Yesterday I went out shopping for Christmas presents in Sol, where I usually tend to go to shop here in Madrid. I know, I know, I’m not being very adventurous in this department, but it’s just so darn easy to shop here because there are a ton of stores, and most of the area immediately around the Puerta del Sol is a pedestrian zone, so you don’t have to worry about dodging traffic or anything like that…well, you do still have to deal with strolling groups of shoppers who string themselves out across the greater part of the path, but they’re usually a little easier to deal with than speeding vehicles.
So, I went to Sol for some shopping, not remembering until I got there that yesterday was the first day of a really long holiday weekend here in Spain (Día de la Constitución on Monday and Día de la Inmaculada – patron saint of the entire country – on Wednesday combine to give everyone a nice, healthy break). Apparently, as I found out, this weekend is one of the most traveled ones in all of Spain, meaning that there were tons and tons and tons (shall I go on?) of people filling the area to the brim as they devoted themselves to the pleasure of shopping and relaxing. The Puerta del Sol, which is really quite a large plaza, was literally teaming with bodies. At one point, as I was coming back from the Christmas fair in the Plaza Mayor, I looked out over the crowd and could only think of one word to describe it – an ocean. Really. It was an ocean of humanity, heaving and tossing waves of families and friends first into one side street and then another, ebbing and flowing with the tide of folks streaming in and out of the metro and pouring in from every possible direction.
I was trying to swim to the other side of the plaza when I came across it, a crowd of people who seemed to be watching a street performer, of which there are many in Sol, or waiting for something to start. Naturally, I was curious to see what so many people were watching, so I glanced to the front and to the back. Nothing. I glanced to the left. Nothing but more people waiting. Then I glanced to the right and realized that this crowd was really a gigantic line twisting away from the lottery stand. Yup, there was a giant sea snake writhing through the heart of the ocean, with its head in the lottery stand.
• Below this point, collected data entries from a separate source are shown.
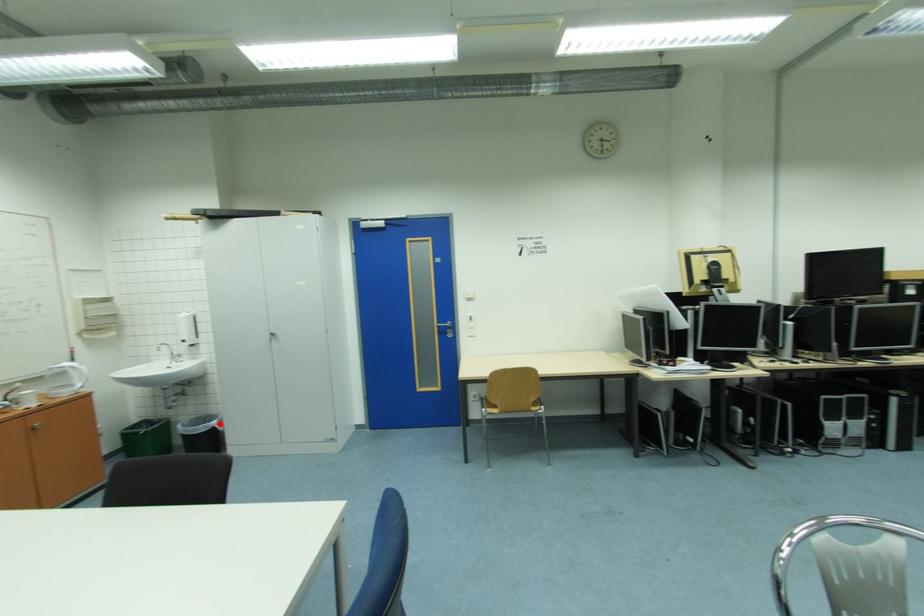
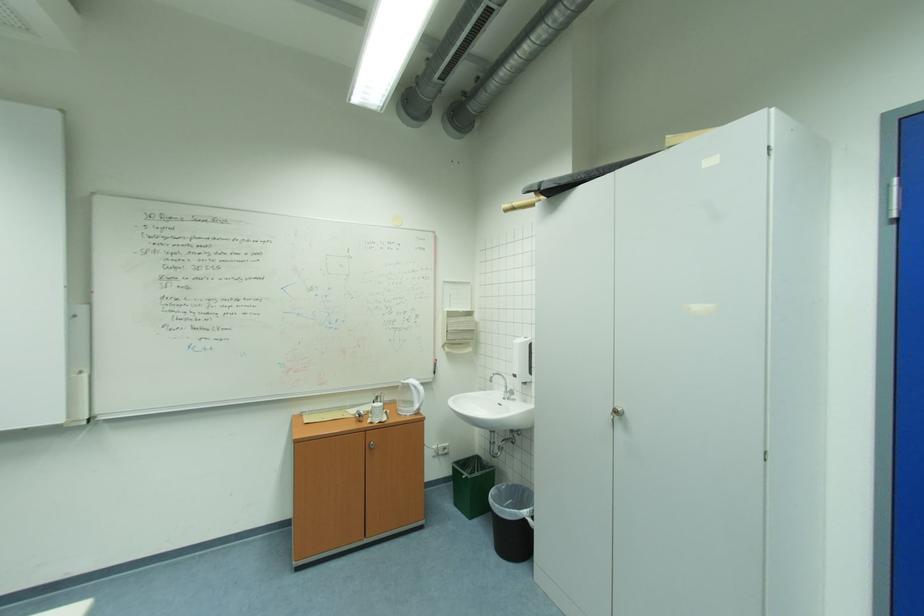
Question: A red point is marked in image1. In image2, is the corresponding 3D point closer to the camera or farther? Reply with the corresponding letter.

Choices:
 (A) The corresponding 3D point is closer.
 (B) The corresponding 3D point is farther.

Answer: (B)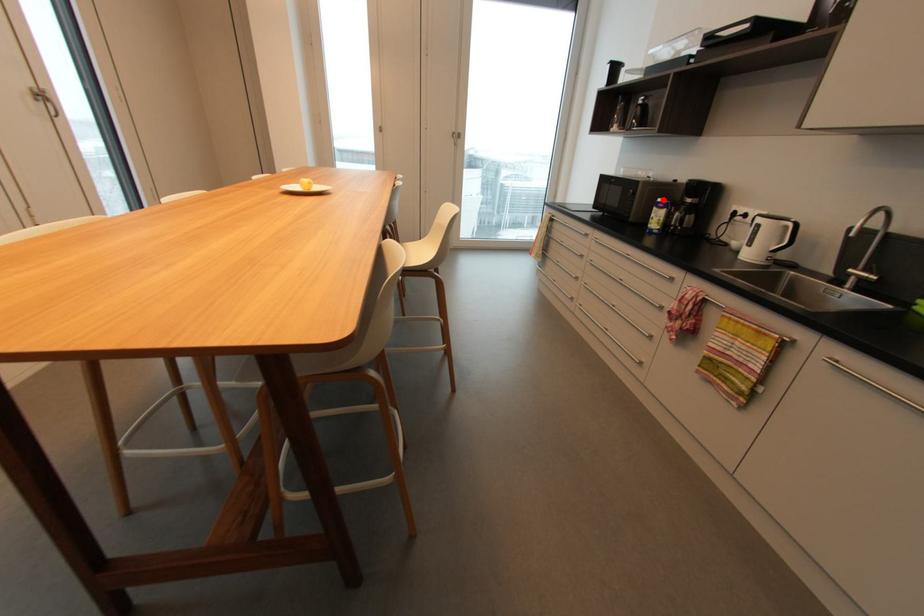
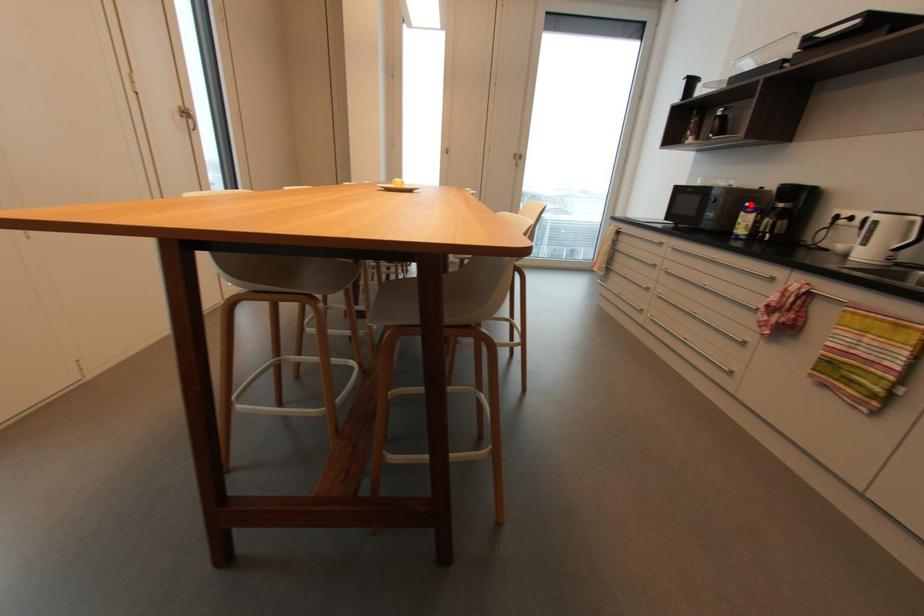
I am providing you with two images of the same scene from different viewpoints. A red point is marked on the first image and another point is marked on the second image. Do the highlighted points in image1 and image2 indicate the same real-world spot?

Yes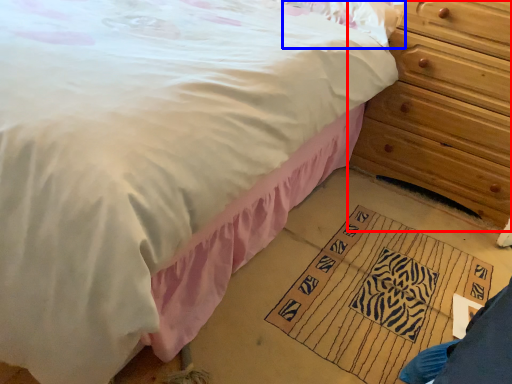
Question: Among these objects, which one is farthest to the camera, chest of drawers (highlighted by a red box) or pillow (highlighted by a blue box)?

Choices:
 (A) chest of drawers
 (B) pillow

Answer: (B)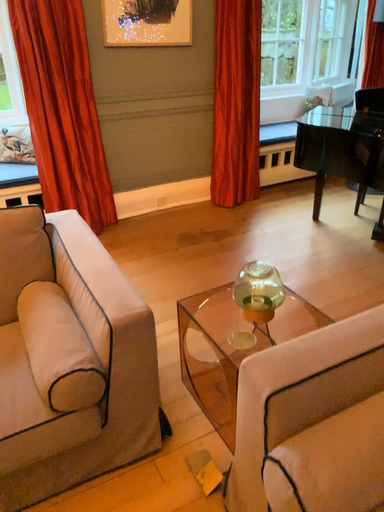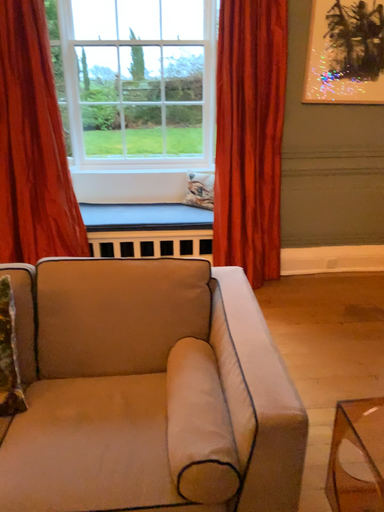
Question: How did the camera likely rotate when shooting the video?

Choices:
 (A) rotated downward
 (B) rotated upward

Answer: (B)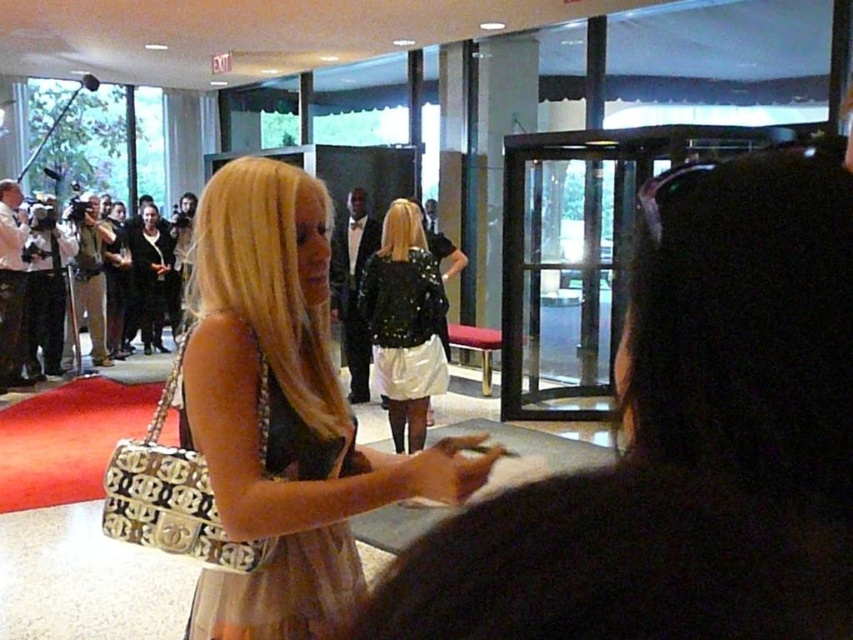
Which is in front, point (643, 419) or point (274, 458)?

Point (643, 419)

Locate an element on the screen. This screenshot has width=853, height=640. black sequined jacket at center is located at coordinates (683, 444).

Can you confirm if black satin dress at center is bigger than sequined black jacket at center?

No, black satin dress at center is not bigger than sequined black jacket at center.

Who is more distant from viewer, (318, 477) or (416, 408)?

Point (416, 408)

Is point (206, 355) in front of point (378, 336)?

That is True.

This screenshot has height=640, width=853. I want to click on black satin dress at center, so click(x=267, y=499).

Between black sequined jacket at center and sequined black jacket at center, which one appears on the left side from the viewer's perspective?

Positioned to the left is sequined black jacket at center.

Is the position of black sequined jacket at center less distant than that of sequined black jacket at center?

Yes, black sequined jacket at center is in front of sequined black jacket at center.

Who is more forward, (479,586) or (418,289)?

Positioned in front is point (479,586).

Where is `black sequined jacket at center`? black sequined jacket at center is located at coordinates (683, 444).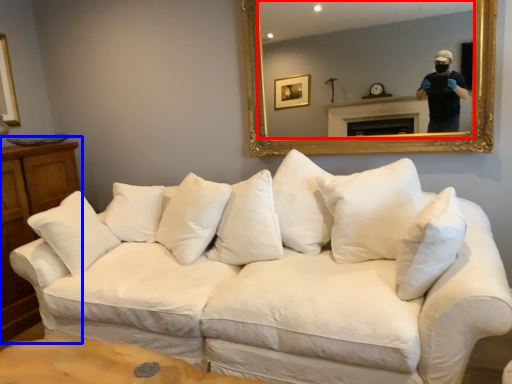
Question: Which of the following is the farthest to the observer, mirror (highlighted by a red box) or dresser (highlighted by a blue box)?

Choices:
 (A) mirror
 (B) dresser

Answer: (B)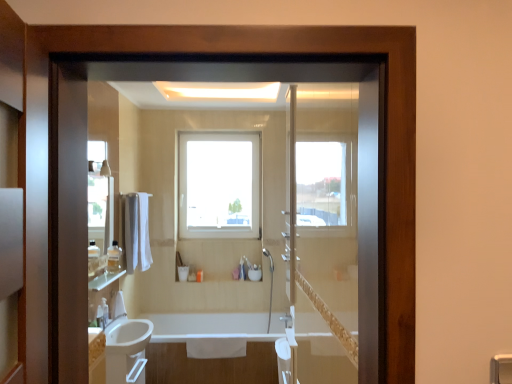
Question: Considering their positions, is white glossy bathtub at lower center located in front of or behind clear glass mirror at upper left?

Choices:
 (A) front
 (B) behind

Answer: (B)

Question: Is point (325, 342) closer or farther from the camera than point (113, 193)?

Choices:
 (A) farther
 (B) closer

Answer: (B)

Question: Which object is positioned farthest from the clear glass shelf at left?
Never thought the lottery would be so popular here? Well, as I found out, it isn’t normally any more so than in the states, but for Christmas there’s a special lottery drawing for El Gordo, the fat one, that everyone participates in. And I mean everyone, eh? It’s a sort of tradition for most, and people who never play in the lottery the rest of the year buy a ticket or two for El Gordo. Even my host mom, who says gambling is a vice, buys a ticket for herself and one with her group of friends. It’s a social thing, with people earnestly discussing where to buy their tickets and somehow playing the system with all their friends so that they can win together. You can wait in a line to buy tickets from a particular lottery store for hours, literally hours, because everyone loves El Gordo.
In fact, people love El Gordo so much that the air traffic controllers all across Spain that went on strike on Friday probably only did it to recreate the jolly environment of long lines and endless waits that they have grown to associate with fond memories of the Christmas lottery. Sure, they wanted higher pay or something silly like that too, but I’ll bet their main goal was to share the holiday spirit with the millions of people who got stuck in every single Spanish airport. I mean, what could be more festive and joyful than getting to know the people around you who are also waiting in an endless line for hours and hours on end? Only, I think they tried to share their love of lines a little too long, and now the whole country is a little POed that they had to wait more than two days to fly off to wherever they were going for vacation. Come on now, folks, don’t be so harsh. Can’t you tell they just wanted to share the love they feel for the Fat One?